If you are involved with SQL and want to simplify it, are tired of conflicting information about data integrity, or just want to make database programming easier, then it is important to know these database naming conventions best practices. If you take a look at the average piece of content on the internet today on this subject, you’ll find that most of the information either conflicts or doesn’t make a lot of sense. Let’s clear that up today.
1. Consistency is always the best policy.
One of the most popular pieces of advice is to equip columns with unique names in a database. The thought process seems good on paper: the unique name gives you a natural reference point so that you can find any specific column at any specific time. The only problem is that unique names eventually become difficult to find. A good practice is to just name columns that are based on their function. If your column is for a description, then just called it “Description.”
2. Every table should have its own row identifier.
If tables are joined against multiple columns for a single entity, then trying to enforce any database constraints becomes a migraine in the waiting if the parent row has a compound key. Many databases don’t even support foreign key constraints, making them virtually impossible for data access from an end user standpoint. If you give each table its own row identifier, you’ll be able to clean up the programming while making the naming conventions a whole lot easier to understand.
3. Plural or singular names don’t really matter.
This all comes down to personal preferences and how people think. Some people need to have plurality for the name to make sense. Others see having plural names as the waste of a character. What matters more is that whatever process you use for naming, it needs to remain the same and be readable in the format that you choose. Some people like to put multiple word names into one word with capital letters separating the word. Others prefer to use dots, while still others like to use an underscore to make the entire process easy to read and understand.
4. Prefix names make sense when you include them as an indication of the object type involved.
If you have multiple modules that all have similar tables that must be organized, then allowing for a table prefix to distinguish between the different subjects will help everything make a lot more sense. It’s important, however, to make sure that if you use abbreviations for these different modules that the abbreviations make sense. If you’re abbreviating a security module, using “ITY” might make sense to you since its the last three letters of the word, but the average person is going to look at that like you’re writing in a foreign language.
5. Never allow the database to put in the constraint names automatically.
If you allow the automatic constraint names, then you’ll find that they add a random number at the end of it. This especially a problem if you have a production database that is outside of your office. You’ll wind up with two databases that have two different constraint names and merging them together into a cohesive unit is virtually impossible. You don’t really want numbers in your name in the first place, so don’t get into the lazy habit of not typing in a name. You’ll pay for it later on – guaranteed.
6. LNV naming conventions is often the standard that is used, even if Microsoft Office or Visual Basic is not being used.
The LNV naming conventions are widely used almost everywhere. If you are not familiar with them, then having an appendix on hand for the naming convention tags for objects will be a useful informational reference. In particular, the tags for access objects is incredibly useful because many naming conventions across the board are similar. If you include these in your database, then you will make it user friendly for those who may need to access it later on in the future.
7. Use plain old English whenever possible.

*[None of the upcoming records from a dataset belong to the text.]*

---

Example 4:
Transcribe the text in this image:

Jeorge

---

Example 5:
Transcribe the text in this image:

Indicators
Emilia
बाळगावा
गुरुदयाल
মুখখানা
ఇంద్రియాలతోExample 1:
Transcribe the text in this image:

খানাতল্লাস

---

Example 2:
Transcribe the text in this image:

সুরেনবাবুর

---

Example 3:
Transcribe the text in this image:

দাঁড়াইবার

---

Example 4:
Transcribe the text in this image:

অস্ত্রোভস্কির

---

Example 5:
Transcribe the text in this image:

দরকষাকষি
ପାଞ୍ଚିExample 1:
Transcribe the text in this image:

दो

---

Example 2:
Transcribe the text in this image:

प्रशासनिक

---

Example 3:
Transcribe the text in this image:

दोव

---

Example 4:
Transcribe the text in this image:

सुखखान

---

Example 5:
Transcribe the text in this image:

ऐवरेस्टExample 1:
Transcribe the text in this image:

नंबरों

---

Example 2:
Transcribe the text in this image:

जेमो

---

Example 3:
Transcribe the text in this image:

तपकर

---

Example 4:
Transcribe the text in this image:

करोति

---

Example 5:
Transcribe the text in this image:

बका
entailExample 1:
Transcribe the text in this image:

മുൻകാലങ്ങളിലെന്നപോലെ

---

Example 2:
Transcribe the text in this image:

Having a number of abbreviations might make sense to you, but HAZENPLB isn’t going to make a lot of sense to other administrators who come across your work. People shouldn’t feel like they need to have a decryption ring with them to decipher what you meant. The reason for these names is because there used to be an 8 letter requirement in naming. That is long gone, so if you need to have a field that involves customer zip codes, you can literally name it CustomerZipCode.
8. Spaces are just bad news.
Anything is better than a space in an object name. Some platforms allow spaces to be included in a name, but they can cause a massive programming headache later on down the road – especially when it comes time to migrate data.
9. Follow the rule of pillar data.
Field names that are date specific will quickly become outdated and useless. Instead of assigning a year, just assign a name that makes sense for the field. If you’re keeping track of zip codes, to use the example above, don’t say CustomerZipCode2014. Just keep it plain and simple and you’ll have a better overall experience.
10. Avoid being redundant so you can avoid being redundant.
It can be easy to get into the habit of naming items based on certain prefixes that are needed and names that are being used. The only problem is that this can often create a redundancy within your name that can make it difficult to access later on. If you need a zip code report object, then calling it rptZipCodeReport will just make people shake their heads when they see it.
Most importantly, if you have a question regarding names that you see of names that you should assign, never assume what the local best practices happen to be. Get a second opinion so that the data can be effectively used. If it makes sense to your database administrator and your friend who has no clue about what you do, then you’ve found a good name.
The goal of the database naming conventions best practices is to create names that are consistent, readable, and easy enough to understand. These 10 tips will help you do just that.